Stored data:
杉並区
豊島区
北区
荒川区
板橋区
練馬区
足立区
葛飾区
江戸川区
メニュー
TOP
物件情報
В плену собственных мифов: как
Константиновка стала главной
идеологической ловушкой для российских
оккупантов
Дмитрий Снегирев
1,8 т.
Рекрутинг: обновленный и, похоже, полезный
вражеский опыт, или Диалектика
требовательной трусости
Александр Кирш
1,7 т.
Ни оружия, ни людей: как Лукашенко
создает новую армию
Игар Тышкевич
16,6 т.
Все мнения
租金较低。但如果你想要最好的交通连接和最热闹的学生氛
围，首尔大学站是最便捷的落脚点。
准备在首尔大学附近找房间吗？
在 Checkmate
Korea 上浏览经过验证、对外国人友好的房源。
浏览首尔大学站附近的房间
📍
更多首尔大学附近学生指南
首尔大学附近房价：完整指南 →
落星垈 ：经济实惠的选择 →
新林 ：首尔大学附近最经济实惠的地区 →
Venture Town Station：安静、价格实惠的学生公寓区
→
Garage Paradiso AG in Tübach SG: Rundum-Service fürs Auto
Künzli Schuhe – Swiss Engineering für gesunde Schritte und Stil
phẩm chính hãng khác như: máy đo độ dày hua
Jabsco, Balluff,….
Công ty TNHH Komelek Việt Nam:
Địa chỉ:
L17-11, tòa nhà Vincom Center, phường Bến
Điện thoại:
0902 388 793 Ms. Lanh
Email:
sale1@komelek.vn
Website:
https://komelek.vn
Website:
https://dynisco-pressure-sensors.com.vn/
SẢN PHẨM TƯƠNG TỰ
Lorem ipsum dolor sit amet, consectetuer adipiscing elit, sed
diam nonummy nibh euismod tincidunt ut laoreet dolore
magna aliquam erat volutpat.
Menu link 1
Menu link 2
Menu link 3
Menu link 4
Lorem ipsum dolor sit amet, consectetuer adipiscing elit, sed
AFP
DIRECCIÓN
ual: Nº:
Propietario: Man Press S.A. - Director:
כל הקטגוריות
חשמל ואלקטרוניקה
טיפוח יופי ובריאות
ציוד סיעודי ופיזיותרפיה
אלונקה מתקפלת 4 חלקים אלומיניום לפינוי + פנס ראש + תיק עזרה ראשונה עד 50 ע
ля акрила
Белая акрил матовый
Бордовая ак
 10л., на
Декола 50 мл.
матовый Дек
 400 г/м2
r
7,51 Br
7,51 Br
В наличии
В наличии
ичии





**Request:**
Reproduce exactly the lines from the one with "חשמל ואלקטרוניקה" through the last line of the entries, keeping both of those lines and nothing else.

**Output of the exercise:**
חשמל ואלקטרוניקה
טיפוח יופי ובריאות
ציוד סיעודי ופיזיותרפיה
אלונקה מתקפלת 4 חלקים אלומיניום לפינוי + פנס ראש + תיק עזרה ראשונה עד 50 ע
ля акрила
Белая акрил матовый
Бордовая ак
 10л., на
Декола 50 мл.
матовый Дек
 400 г/м2
r
7,51 Br
7,51 Br
В наличии
В наличии
ичии





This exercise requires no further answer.